Lucas Ariel Rodríguez (born 27 April 1997) is an Argentine professional footballer who plays as a winger or an attacking midfielder for Liga MX club Tijuana.

Club career

Estudiantes 
Rodríguez is a youth exponent from Estudiantes. On 11 July 2015, he made his first-team debut in a league game against San Martín de San Juan in a 0–0 home draw. He replaced Carlos Auzqui after 78 minutes.

Loan to D.C. United 
On 31 December 2018, Rodríguez signed with MLS side D.C. United on a one year loan. He scored his first goal for DC against Real Salt Lake on March 16, 2019. He was known to be consistent and was a usual starter. In his 2019 MLS regular season, he played 33 games, scored 6 goals, and contributed 3 assists. In Round 1 of the 2019 MLS Cup Playoffs, Rodríguez scored a stoppage time equalizer against Toronto FC to extend the game into extra time. D.C. would go on to lose the game 1–5, ending their 2019 season. After Rodríguez's loan expired, D.C. negotiated for his return, but were unable to permanently sign Rodríguez from Estudiantes.

▶ Prompt: Continue the biography of footballer Lucas Ariel Rodríguez, picking up after its last sentence.

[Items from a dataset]
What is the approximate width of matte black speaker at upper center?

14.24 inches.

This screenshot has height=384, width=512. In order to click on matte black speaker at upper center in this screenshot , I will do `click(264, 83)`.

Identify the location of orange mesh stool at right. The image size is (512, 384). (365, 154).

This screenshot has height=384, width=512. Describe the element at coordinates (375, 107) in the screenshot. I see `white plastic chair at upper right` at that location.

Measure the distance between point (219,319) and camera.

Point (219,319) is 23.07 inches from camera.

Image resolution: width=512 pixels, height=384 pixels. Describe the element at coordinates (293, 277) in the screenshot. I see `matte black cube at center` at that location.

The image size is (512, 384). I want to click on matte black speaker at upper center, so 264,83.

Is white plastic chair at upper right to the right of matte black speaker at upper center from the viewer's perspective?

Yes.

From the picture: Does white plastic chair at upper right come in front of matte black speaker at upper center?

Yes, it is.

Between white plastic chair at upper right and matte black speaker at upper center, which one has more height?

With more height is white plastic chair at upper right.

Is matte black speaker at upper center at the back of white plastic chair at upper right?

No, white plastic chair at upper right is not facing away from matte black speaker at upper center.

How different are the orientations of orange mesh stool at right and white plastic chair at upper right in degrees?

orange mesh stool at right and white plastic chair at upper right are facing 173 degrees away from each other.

▶ Written response:
Tijuana 
On 20 June 2021, Rodríguez joined Liga MX club, Tijuana.

International career 
Rodríguez previously played for the Argentina national U-17 football team. On September 25, 2019, Rodríguez was called up to the Argentina national under-23 football team for friendlies against Mexico on October 9 and October 14.

References

1997 births
Living people
Argentine footballers
Argentine expatriate footballers
Association football wingers
Association football midfielders
Boca Juniors footballers
Estudiantes de La Plata footballers
D.C. United players
Club Tijuana footballers
Argentine Primera División players
Designated Players (MLS)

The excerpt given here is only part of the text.